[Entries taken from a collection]
******
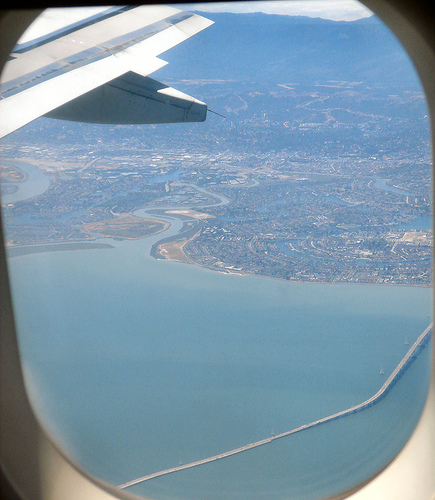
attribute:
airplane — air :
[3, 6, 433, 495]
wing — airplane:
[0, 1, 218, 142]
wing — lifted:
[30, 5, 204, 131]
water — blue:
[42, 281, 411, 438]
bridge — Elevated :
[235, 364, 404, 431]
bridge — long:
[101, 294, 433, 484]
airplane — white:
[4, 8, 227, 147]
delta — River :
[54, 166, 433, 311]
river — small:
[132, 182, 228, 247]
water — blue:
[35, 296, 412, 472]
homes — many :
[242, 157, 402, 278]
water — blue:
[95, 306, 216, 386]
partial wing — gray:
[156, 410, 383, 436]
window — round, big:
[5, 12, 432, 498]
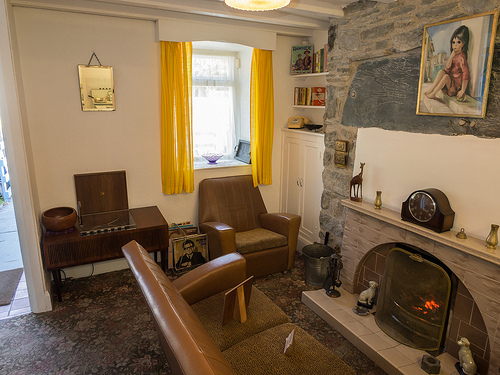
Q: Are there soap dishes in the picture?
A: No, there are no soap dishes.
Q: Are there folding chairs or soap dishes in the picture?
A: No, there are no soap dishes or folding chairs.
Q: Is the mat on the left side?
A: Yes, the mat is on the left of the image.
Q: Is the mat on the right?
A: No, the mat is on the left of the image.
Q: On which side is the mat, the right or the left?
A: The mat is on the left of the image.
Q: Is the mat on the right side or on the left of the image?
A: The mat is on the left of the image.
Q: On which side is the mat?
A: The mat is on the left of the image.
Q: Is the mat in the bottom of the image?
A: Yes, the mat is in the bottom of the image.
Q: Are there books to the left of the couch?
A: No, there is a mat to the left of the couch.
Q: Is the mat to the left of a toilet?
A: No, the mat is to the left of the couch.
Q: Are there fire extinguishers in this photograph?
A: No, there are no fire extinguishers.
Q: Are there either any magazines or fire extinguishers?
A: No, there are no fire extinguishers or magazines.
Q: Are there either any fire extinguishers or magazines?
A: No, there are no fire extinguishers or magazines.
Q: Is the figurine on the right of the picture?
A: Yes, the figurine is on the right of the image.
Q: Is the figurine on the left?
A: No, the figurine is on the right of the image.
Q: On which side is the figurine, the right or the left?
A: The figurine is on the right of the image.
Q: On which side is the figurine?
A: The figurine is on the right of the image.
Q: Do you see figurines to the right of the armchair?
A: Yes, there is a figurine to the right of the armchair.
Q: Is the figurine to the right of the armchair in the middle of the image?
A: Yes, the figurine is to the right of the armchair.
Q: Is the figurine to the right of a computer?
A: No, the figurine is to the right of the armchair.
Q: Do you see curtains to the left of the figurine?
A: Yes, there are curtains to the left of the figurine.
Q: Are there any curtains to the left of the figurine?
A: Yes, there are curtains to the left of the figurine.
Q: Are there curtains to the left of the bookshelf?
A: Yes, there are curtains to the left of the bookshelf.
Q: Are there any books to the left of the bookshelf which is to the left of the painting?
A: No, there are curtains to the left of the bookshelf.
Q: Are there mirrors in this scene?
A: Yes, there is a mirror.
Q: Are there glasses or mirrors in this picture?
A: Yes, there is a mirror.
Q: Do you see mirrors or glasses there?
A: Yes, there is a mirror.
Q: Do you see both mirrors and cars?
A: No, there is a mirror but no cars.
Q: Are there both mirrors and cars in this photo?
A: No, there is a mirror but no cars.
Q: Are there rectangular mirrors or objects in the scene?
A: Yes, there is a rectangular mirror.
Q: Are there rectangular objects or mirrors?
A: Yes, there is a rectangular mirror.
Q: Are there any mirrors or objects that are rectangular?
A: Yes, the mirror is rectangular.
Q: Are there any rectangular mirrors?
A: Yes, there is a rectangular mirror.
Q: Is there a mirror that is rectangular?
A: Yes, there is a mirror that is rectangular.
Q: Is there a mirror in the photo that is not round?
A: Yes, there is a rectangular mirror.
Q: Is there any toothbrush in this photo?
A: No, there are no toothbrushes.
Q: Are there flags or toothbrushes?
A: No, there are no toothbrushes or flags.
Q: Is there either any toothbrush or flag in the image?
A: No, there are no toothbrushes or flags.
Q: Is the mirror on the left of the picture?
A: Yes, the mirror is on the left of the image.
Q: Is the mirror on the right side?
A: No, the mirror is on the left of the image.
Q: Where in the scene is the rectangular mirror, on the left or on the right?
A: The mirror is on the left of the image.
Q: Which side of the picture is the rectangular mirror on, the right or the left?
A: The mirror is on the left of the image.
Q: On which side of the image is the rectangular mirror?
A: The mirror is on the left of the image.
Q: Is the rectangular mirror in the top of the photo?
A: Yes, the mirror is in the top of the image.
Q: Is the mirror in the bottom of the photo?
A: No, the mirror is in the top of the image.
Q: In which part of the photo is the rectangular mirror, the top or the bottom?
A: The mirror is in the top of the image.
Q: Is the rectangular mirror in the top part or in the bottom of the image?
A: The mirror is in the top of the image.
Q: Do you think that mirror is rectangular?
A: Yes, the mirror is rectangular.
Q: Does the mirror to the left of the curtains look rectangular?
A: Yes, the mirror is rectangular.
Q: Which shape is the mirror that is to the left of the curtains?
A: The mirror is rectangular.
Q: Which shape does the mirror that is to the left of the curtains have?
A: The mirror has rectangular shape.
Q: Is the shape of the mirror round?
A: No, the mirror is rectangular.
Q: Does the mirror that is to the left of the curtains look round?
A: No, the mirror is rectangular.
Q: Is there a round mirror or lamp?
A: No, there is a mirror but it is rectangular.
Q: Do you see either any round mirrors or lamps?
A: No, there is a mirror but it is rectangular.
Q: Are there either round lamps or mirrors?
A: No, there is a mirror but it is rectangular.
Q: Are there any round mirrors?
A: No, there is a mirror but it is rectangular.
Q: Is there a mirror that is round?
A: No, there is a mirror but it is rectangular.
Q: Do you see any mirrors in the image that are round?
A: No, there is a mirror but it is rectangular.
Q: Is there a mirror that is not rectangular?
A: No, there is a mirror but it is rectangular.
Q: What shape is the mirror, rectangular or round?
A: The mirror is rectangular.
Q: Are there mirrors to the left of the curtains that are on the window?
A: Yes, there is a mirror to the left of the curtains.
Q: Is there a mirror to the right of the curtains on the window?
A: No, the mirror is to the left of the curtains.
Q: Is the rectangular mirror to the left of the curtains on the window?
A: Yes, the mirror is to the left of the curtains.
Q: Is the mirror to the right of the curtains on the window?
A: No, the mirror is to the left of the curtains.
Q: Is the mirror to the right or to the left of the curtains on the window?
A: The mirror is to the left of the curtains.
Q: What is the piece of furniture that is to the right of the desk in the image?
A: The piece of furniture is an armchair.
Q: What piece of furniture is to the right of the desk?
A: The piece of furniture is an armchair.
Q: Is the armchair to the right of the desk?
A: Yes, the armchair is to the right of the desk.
******
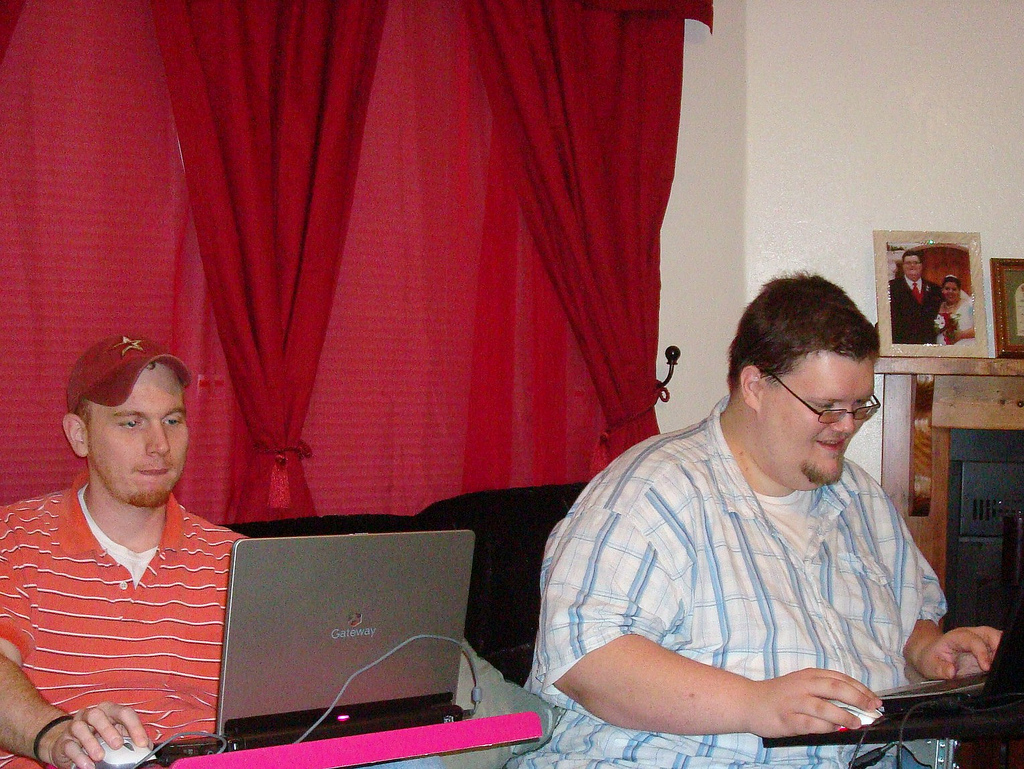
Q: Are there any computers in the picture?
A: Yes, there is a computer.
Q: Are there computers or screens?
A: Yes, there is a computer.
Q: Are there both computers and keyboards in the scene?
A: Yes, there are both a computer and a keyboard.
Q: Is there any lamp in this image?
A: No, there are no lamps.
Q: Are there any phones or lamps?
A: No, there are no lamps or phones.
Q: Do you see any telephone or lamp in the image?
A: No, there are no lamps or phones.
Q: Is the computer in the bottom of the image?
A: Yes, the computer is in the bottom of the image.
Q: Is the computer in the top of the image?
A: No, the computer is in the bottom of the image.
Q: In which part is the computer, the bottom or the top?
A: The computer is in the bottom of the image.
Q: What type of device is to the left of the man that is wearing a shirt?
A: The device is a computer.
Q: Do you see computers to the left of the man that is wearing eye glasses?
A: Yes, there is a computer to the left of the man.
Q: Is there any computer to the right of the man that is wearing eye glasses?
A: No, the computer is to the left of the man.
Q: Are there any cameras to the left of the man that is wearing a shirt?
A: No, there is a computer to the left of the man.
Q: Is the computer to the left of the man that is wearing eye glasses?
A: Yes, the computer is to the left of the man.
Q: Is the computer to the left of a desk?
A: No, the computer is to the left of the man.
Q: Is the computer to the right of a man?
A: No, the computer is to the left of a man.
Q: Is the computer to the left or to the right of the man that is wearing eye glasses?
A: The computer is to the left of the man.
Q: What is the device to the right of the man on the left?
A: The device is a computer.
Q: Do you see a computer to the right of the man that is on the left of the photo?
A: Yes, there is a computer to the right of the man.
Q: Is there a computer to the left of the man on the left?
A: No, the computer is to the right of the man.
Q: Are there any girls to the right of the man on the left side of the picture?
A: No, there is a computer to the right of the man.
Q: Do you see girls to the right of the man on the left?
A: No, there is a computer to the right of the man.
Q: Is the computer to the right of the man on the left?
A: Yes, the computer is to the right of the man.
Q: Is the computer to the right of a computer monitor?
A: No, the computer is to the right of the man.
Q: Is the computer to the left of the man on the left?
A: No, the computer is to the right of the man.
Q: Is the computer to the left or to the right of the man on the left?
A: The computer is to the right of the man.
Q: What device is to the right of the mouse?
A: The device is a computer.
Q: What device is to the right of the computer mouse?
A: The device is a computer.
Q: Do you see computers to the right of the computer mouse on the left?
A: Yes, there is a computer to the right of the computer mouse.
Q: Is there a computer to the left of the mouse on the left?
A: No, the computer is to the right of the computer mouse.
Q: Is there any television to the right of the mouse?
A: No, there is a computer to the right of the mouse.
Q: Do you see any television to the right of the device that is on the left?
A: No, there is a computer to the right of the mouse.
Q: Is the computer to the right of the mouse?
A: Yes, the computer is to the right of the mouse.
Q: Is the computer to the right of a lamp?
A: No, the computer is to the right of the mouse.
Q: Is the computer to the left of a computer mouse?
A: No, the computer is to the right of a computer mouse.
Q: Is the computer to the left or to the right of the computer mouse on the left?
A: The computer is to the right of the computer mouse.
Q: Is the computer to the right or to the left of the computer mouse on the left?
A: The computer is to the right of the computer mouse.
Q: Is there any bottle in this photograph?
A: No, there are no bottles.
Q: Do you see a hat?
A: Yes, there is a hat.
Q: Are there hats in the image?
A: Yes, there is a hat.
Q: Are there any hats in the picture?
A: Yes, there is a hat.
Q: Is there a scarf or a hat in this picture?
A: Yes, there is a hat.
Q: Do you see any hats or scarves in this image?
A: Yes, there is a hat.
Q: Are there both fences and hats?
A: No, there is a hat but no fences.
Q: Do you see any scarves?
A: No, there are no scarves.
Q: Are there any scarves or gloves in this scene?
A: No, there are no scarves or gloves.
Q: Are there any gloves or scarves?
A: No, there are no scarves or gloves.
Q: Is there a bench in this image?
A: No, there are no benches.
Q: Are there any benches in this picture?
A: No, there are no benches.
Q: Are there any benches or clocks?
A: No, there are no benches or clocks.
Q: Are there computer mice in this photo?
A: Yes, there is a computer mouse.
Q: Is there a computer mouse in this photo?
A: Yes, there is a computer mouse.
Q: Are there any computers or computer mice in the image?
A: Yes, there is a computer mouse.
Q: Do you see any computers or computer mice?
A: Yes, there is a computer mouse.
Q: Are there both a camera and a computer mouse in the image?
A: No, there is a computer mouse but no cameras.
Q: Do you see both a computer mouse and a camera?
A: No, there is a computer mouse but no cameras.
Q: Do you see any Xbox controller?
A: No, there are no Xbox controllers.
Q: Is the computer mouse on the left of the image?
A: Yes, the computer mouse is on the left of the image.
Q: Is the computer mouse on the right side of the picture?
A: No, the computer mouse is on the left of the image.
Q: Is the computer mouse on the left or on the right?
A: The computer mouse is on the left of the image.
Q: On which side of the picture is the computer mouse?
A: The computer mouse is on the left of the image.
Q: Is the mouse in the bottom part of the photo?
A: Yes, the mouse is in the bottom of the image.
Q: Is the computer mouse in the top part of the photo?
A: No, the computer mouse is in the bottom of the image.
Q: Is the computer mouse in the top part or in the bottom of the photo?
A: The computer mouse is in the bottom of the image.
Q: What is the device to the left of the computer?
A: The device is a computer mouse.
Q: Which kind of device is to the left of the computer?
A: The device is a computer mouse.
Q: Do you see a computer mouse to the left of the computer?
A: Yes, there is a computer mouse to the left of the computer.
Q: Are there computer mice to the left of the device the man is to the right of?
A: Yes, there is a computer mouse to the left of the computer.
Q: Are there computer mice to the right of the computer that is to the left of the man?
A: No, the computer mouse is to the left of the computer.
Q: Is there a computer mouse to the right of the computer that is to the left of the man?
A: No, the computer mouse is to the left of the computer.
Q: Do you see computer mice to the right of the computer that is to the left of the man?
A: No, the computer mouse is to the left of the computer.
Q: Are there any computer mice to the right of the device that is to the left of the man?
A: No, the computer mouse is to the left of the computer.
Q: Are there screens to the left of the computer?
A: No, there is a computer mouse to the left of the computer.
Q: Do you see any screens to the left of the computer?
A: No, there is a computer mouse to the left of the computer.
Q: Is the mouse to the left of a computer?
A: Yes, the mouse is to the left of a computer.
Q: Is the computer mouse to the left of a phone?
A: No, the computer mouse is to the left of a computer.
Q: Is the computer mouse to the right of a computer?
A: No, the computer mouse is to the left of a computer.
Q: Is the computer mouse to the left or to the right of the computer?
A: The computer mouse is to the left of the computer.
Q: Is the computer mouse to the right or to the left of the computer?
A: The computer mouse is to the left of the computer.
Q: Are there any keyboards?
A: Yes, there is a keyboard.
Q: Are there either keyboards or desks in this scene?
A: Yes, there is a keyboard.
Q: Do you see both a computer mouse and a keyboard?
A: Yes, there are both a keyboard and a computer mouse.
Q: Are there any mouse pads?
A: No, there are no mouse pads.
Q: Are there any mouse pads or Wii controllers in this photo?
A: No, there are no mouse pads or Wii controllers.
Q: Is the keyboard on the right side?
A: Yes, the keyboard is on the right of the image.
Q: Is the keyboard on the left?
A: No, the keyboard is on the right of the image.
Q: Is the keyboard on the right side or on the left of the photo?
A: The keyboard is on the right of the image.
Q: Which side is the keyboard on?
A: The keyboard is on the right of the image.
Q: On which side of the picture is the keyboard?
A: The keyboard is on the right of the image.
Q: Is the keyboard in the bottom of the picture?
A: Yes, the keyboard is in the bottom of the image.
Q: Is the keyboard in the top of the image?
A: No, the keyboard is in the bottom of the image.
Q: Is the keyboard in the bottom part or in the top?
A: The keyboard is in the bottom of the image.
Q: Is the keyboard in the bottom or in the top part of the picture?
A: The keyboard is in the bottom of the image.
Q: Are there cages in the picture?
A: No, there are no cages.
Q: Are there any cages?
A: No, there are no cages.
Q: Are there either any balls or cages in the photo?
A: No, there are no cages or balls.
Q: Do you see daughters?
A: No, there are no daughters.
******
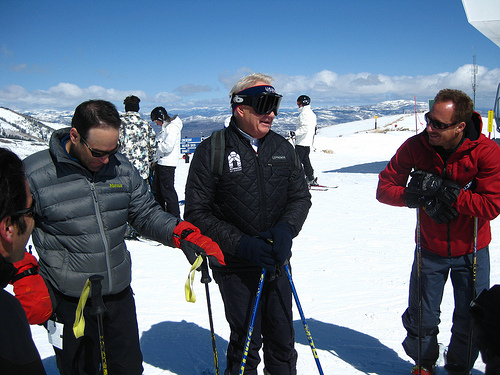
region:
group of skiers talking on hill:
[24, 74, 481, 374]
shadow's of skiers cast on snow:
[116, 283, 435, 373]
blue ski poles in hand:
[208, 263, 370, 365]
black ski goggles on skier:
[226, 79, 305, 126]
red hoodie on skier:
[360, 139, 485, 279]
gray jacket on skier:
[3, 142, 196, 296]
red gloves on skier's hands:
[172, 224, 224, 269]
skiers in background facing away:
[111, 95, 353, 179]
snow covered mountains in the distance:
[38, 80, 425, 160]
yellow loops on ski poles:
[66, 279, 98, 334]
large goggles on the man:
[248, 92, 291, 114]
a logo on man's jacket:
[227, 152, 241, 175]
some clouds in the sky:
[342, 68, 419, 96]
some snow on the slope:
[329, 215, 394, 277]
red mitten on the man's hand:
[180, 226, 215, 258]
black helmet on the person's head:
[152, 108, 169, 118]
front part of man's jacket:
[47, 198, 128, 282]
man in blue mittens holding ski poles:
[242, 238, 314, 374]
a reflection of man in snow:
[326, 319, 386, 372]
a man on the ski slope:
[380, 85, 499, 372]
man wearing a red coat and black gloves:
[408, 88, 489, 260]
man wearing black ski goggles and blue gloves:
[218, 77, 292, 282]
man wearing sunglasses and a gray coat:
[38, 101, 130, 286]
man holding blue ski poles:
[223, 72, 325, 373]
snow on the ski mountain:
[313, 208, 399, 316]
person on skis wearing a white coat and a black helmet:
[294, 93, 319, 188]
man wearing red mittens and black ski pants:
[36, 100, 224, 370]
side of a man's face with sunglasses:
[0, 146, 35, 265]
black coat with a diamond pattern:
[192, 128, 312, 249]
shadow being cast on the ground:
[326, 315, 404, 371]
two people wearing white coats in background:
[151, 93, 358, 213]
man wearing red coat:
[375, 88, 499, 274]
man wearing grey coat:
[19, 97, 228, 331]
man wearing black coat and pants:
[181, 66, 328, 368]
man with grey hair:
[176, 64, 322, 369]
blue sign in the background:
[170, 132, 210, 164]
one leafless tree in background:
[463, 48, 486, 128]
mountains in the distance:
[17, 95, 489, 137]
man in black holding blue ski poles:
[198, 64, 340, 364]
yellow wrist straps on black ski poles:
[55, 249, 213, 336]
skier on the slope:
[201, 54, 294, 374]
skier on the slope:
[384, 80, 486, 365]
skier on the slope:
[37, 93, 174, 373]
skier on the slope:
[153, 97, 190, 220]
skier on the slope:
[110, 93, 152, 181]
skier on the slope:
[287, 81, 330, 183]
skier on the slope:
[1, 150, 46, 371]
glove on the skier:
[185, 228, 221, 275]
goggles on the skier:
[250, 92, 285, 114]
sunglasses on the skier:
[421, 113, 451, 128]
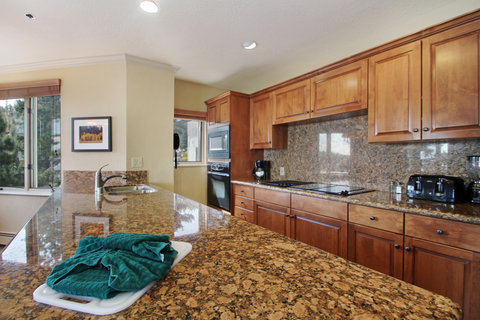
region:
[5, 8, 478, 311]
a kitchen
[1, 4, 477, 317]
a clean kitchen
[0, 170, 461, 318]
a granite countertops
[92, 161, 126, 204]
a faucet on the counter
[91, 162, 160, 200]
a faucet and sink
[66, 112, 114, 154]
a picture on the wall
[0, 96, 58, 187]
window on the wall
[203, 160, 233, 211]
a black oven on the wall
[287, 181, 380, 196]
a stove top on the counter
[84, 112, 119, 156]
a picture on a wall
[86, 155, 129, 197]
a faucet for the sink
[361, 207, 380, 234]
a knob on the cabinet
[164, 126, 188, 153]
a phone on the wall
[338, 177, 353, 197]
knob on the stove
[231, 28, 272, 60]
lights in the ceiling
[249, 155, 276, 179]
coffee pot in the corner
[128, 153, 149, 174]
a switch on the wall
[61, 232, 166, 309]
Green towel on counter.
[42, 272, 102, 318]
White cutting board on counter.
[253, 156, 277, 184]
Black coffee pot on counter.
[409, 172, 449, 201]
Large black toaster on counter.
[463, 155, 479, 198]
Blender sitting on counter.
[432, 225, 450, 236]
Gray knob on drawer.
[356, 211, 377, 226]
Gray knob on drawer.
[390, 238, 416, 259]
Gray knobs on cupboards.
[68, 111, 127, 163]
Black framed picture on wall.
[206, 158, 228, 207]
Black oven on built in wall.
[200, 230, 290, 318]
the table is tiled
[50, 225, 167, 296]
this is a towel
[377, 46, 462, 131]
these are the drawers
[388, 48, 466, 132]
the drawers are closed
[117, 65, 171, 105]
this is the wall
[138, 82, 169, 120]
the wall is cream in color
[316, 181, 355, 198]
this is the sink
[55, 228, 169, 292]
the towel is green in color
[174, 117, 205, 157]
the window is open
******
REQUEST: Write out the stretch from the line containing "[50, 225, 167, 296]" through the line containing "the window is open", swapping "462" for "460" and leaving everything else unchanged.

ANSWER TO THIS PROBLEM:
[50, 225, 167, 296]
this is a towel
[377, 46, 460, 131]
these are the drawers
[388, 48, 466, 132]
the drawers are closed
[117, 65, 171, 105]
this is the wall
[138, 82, 169, 120]
the wall is cream in color
[316, 181, 355, 198]
this is the sink
[55, 228, 169, 292]
the towel is green in color
[174, 117, 205, 157]
the window is open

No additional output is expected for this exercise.